ABUJA (Reuters) – Italy’s development finance institution Cassa Depositi e Prestiti SpA (CDP) plans to lend 100 million euros ($100.65 million) to the Africa Finance Corporation (AFC) for renewable energy and climate projects, the Lagos-based financier said on Wednesday.
As the world transitions to clean energy, Nigeria and other African countries are seeking more affordable long-term financing to invest in off-grid and low-carbon projects.
Power demand in Nigeria vastly outstrips supply, meaning its 200 million inhabitants must either go without power or rely on expensive, fume-belching generators.
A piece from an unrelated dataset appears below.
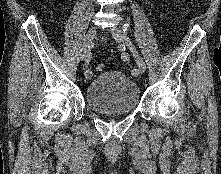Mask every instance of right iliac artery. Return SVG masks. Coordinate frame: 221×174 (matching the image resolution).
<instances>
[{"label":"right iliac artery","instance_id":"1","mask_svg":"<svg viewBox=\"0 0 221 174\" xmlns=\"http://www.w3.org/2000/svg\"><path fill=\"white\" fill-rule=\"evenodd\" d=\"M90 61H91V52L88 54L87 58L85 59V72L84 76L87 80L91 79L93 76V71L90 68Z\"/></svg>","mask_w":221,"mask_h":174}]
</instances>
Nigeria has capacity to produce an estimated 7,000 megawatts (MW) of power, but due to weak infrastructure, gas supply problems and water shortages only a little more than half of that reaches the national grid.
The loan by CDP, which has assets totalling over 400 billion euros ($402.60 billion), will help Nigeria build infrastructure to combat climate change, as well as catalyse industrialisation, create jobs and reduce poverty, the AFC said.
Established in 2007 by West African states including Nigeria and Ghana to invest in African infrastructure projects, AFC has invested over $10 billion in over a decade in projects across 35 African countries.
The CDP investment adds to loans from Germany’s KfW, India’s Exim Bank, Netherland’s FMO and France’s Proparco, the AFC said, as it seeks to expand its pool of financiers.
The AFC said it had acquired Africa’s biggest renewables independent power producer, Lekela Power, last month and plans to double generation capacity within four years.